Low-fat vs. Low-carb diets: both help cut calories
I subscribe to a newsletter, Obesity and Energetics Offerings, that lists loads of new articles on these topics every week.
One of its offerings is a section titled “Headline vs Study.”
Last week’s was about the paper in JAMA comparing two diets, one featuring healthy carbohydrates and the other healthy fats. Participants in both groups lost equivalent amounts of weight.
- Headline: The Key to Weight Loss is Diet Quality, Not Quantity, a New Study Finds.
- Study: “There was no significant difference in weight change between a healthy low-fat diet vs a healthy low-carbohydrate diet, and neither genotype pattern nor baseline insulin secretion was associated with the dietary effects on weight loss.”
- News Critique: Low Carb, Low Fat, Null Result, Blank Check.
Two other news critiques worth reading:
Overall, this was a well designed study involving about 300 participants in each diet group. On average, participants lost about the same amount of weight regardless of diet composition, but the investigators observed wide variation.
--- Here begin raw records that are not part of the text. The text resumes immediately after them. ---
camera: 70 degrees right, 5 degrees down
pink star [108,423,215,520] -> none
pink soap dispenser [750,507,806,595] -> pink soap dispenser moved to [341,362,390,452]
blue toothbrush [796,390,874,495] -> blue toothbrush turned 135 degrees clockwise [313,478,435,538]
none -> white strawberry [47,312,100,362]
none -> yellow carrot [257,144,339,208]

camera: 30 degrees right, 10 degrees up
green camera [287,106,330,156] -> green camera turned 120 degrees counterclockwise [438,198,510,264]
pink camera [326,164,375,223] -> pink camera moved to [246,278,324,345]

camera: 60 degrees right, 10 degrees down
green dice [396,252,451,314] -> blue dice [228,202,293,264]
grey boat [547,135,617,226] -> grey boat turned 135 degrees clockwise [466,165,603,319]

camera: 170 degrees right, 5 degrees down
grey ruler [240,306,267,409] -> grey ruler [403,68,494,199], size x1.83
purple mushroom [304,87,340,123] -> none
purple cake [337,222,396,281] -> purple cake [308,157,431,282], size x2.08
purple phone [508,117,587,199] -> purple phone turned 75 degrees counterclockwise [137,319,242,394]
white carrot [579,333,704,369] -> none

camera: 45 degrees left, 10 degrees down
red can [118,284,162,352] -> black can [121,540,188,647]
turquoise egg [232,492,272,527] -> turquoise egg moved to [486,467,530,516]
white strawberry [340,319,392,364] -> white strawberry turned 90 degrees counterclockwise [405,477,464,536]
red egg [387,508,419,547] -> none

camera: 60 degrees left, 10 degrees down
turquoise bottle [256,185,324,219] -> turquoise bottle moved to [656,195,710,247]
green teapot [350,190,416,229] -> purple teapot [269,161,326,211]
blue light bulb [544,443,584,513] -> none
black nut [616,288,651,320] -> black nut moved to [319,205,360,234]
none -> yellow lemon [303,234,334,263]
Some participants lost a lot of weight—up to 60 pounds—but some gained as much as 20 pounds (data in this figure from the paper are in kilograms).
What accounted for the difference? Calories, of course. If participants didn’t cut calories, they didn’t lose weight. The investigators estimated that weight-losing participants were eating a lot fewer calories than they used to, even though they were not instructed to pay attention to calories.
But, as Weighty Matters discusses (based on Daniel Schultz’s tweets noted above), some participants did count calories (they used an online fitness tool).
The bottom line? It’s easier to cut calories and lose weight if you eat a healthy diet, no matter what the proportion of fat v. carbohydrate.
As NIH scientist Kevin Hall tweeted, these findings are consistent with previous studies:
And as Mal Nesheim and I argued in our book “Why Calories Count: From Science to Politics,” calories matter but counting them is not always helpful when dieting. It’s too inaccurate, and regular weighing works better as a monitoring tool. So, according to this study, is eating healthfully.